In this case we expect the first two columns to be dates in the dd/mm/yyyy format, the third column to be integers, and the final one to be strings.
headers is an optional argument that indicates the column headers (in case the input file contains the headers in the first row, you will not want to put the parameter).
order specifies whether each key should be sorted in ascending or descending order.
by specifies the columns to sort by.
outname specifies the name
of the output file
out_first_row is used to specify whether we want to save the headers in the output (in the first row)
Before executing the program, you need to ensure that you have a folder:: C:/nitroproc. This folder will be used for internal calculations
Now, there are two options:
1 Opening nitroproc.exe and entering the path of the file containing the script we want to process. This one is probably easier
2The other option is the one you would typically use when calling nitroproc programmatically from another software such as Python or R: you just open the command prompt and head to the folder where nitroproc is installed. Just type nitroproc.exe C:/mylocation/script1.txt where the argument we are passing to nitroproc is obviously the path to the file we want to process. Note: when calling this programmatically, you would first use your external code to write the script we want to process, and then would do a system call executing nitroproc and passing the argument the same we are doing here
output file this contains the output file, in this case sorted by the two columns we have specified
log file this file is created using the same name/path of your script, but with a log extension. It is a very useful tool
for seeing how many variables and observations where read, whether any error was detected and how long it took. Of course in a real example, we would use lots of instructions
in the same script, and all of them would be displayed here.
The first line displays the instruction that was read. It then displays other information, about how that instruction was parsed. The
Blocksize was not
defined in the script, and was then assigned the default value of 1,000,000.
It is the maximum size of the internal vectors used to sort. Any value here is fine, if you use a small one the process will take longer but will run smoothly. On the other
hand, if you use a large one it will be faster but we might encounter a memory allocation exception. The default here is 1,000,000 which typically implies an overall use of
400M of RAM memory.
You can then see the amount of observations read and written. As you can see it took around 18 minutes to sort the file by two date keys. A very nice output is that the log automatically prints the first observations of the result.

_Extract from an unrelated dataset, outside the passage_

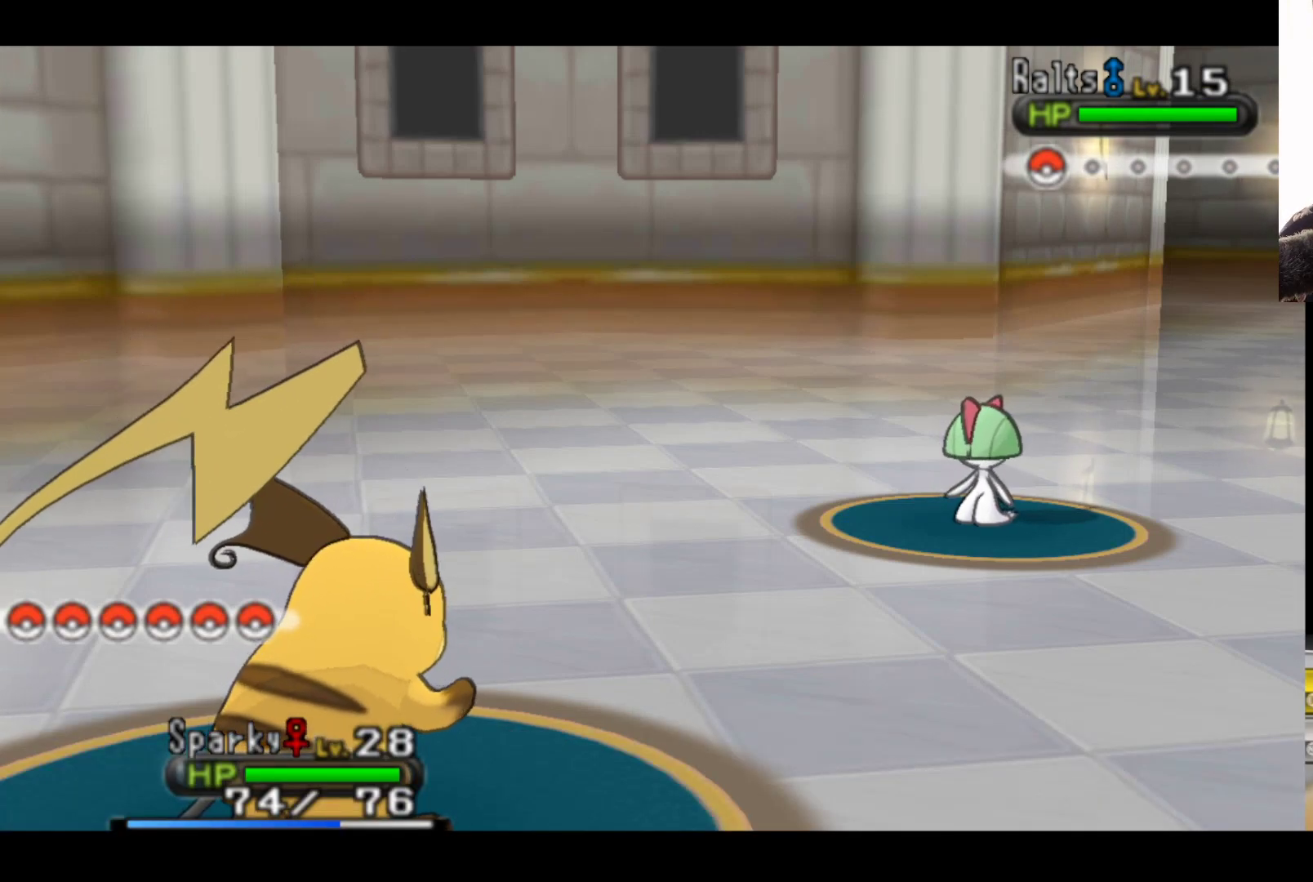
{"buttons": [], "left_stick": "center", "right_stick": "center", "events": [[67, "left_stick", "right"], [267, "left_stick", "center"]]}
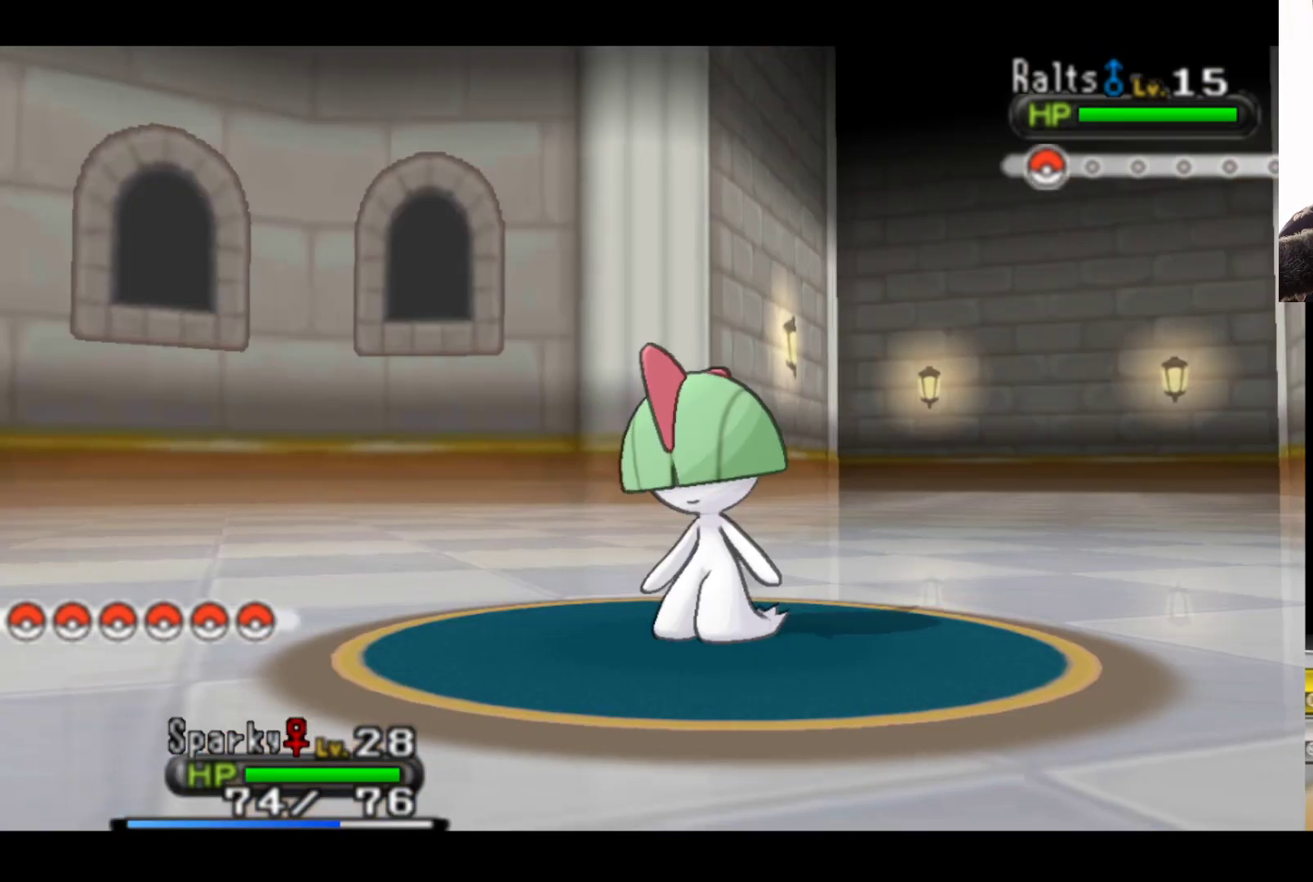
{"buttons": [], "left_stick": "center", "right_stick": "center", "events": []}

This is very useful when building very long scripts, where you tend to lose sight of what is the structure of the data at any given point (you can see that because we have missing values for the first column, we have empty values for the first variable). The log finally prints the number of instructions processed and some other general statistics.
logtracer file similar to the log file, this file is created when the script gets executed. It has the same name of the script, but will contain a .logtracer extension. In a similar fashion to the log file, it can opened using any text editor, such as Notepad. This file contains the logical structure of your program and is very useful when executing multiple instructions. It shows how the different instructions relate to each other. For example, you might execute a where statement and produce file A, then do other random stuff, and do a summary(group-by sum) to produce file B, and you might want to merge A and B together. This file will show you how that AB merge was executed, and what were the intermediate instructions used to get to that merge: in this case a where statement, and a summary() one.Since this is a very simple script, we just see one instruction.